- Opening Delimiter -

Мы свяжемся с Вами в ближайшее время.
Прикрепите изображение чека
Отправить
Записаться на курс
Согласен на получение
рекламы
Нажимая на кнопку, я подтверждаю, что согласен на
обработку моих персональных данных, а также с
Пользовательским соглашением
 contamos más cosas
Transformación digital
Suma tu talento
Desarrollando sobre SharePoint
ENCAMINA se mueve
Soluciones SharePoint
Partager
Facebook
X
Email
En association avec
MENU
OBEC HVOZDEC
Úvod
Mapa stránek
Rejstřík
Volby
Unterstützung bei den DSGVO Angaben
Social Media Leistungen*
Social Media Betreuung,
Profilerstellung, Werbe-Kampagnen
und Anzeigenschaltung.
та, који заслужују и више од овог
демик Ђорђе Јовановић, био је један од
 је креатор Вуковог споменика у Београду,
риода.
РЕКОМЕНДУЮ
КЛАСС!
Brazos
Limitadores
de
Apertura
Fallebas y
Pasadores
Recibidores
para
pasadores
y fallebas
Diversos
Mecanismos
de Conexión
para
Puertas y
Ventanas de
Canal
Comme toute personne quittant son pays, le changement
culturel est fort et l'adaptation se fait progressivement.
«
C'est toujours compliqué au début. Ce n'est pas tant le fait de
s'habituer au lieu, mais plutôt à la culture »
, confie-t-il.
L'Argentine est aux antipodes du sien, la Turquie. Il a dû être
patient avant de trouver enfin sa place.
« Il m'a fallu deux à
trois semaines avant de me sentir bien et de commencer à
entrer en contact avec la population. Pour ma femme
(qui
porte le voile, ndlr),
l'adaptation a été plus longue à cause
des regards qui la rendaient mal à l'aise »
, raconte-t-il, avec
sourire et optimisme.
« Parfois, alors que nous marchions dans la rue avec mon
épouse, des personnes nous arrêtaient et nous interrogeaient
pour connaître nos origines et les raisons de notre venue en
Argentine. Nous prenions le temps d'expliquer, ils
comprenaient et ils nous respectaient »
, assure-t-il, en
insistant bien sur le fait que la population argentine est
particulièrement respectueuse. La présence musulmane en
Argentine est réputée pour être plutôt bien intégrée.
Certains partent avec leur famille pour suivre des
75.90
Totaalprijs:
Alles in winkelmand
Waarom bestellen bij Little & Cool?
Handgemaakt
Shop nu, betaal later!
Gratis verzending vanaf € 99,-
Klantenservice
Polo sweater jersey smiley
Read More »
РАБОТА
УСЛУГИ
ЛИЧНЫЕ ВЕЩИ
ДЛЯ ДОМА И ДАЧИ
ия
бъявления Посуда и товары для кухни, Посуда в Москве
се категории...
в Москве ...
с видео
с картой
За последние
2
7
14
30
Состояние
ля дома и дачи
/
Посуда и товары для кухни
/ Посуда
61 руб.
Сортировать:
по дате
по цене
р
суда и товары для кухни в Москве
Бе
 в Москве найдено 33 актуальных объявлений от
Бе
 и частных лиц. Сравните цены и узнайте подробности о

- Closing Delimiter -

▸ What the task requires
Every line that holds the word "être" should be copied from the records above.

▸ Output for this exercise
L'Argentine est aux antipodes du sien, la Turquie. Il a dû être
Argentine est réputée pour être plutôt bien intégrée.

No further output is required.